● DESCRIPTION OF THE TASK: Exact copy, no pictures: output each line below as it stands.

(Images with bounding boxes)
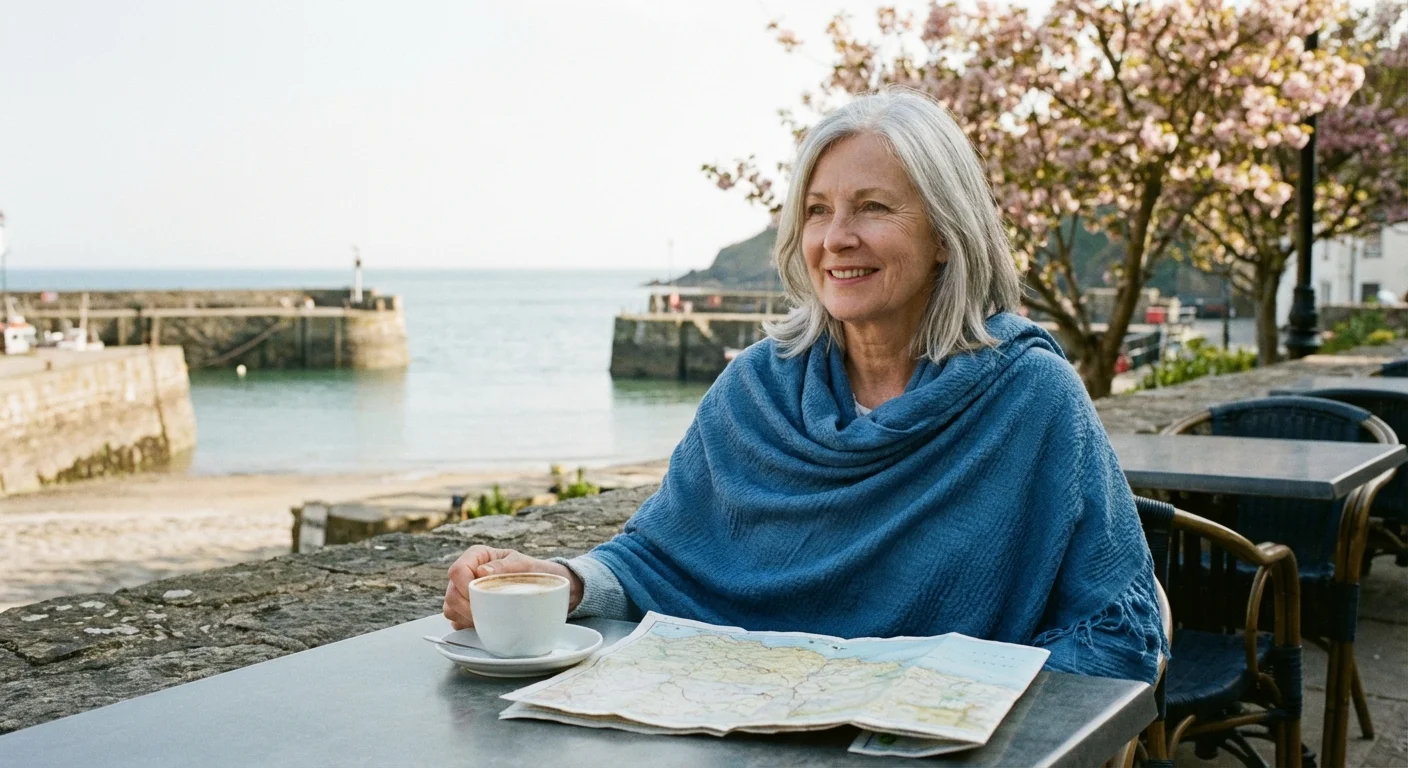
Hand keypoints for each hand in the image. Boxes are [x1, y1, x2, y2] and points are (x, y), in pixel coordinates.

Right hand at [442, 545, 583, 629]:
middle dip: (465, 608)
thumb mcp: (525, 565)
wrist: (545, 587)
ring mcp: (464, 590)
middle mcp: (467, 572)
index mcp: (477, 556)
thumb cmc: (535, 572)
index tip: (480, 599)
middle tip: (484, 616)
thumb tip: (481, 572)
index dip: (464, 587)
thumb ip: (505, 566)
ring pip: (450, 607)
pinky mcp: (467, 607)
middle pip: (451, 593)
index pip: (457, 571)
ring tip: (485, 620)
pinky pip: (455, 619)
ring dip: (464, 617)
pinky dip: (465, 624)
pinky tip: (482, 624)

● SOLVED EXERCISE:
Hand keypoints for each hand in the image. Boxes are [x1, y1, x2, y2] and points are (x, y), in pixel coordinates.

Right hand at [442, 545, 583, 629]:
middle dip: (465, 608)
thumb mcp: (525, 565)
wrist: (545, 587)
ring mcp: (464, 590)
middle mcp: (467, 572)
index mcp: (477, 556)
thumb cmc: (535, 572)
index tip: (480, 599)
middle tip: (484, 616)
thumb tip: (481, 572)
index dip: (464, 587)
thumb ip: (505, 566)
ring pip: (450, 607)
pinky mcp: (467, 607)
middle pip: (451, 593)
index pip: (457, 571)
ring tip: (485, 620)
pinky pip: (455, 619)
ring dip: (464, 617)
pinky dip: (465, 624)
pinky tip: (482, 624)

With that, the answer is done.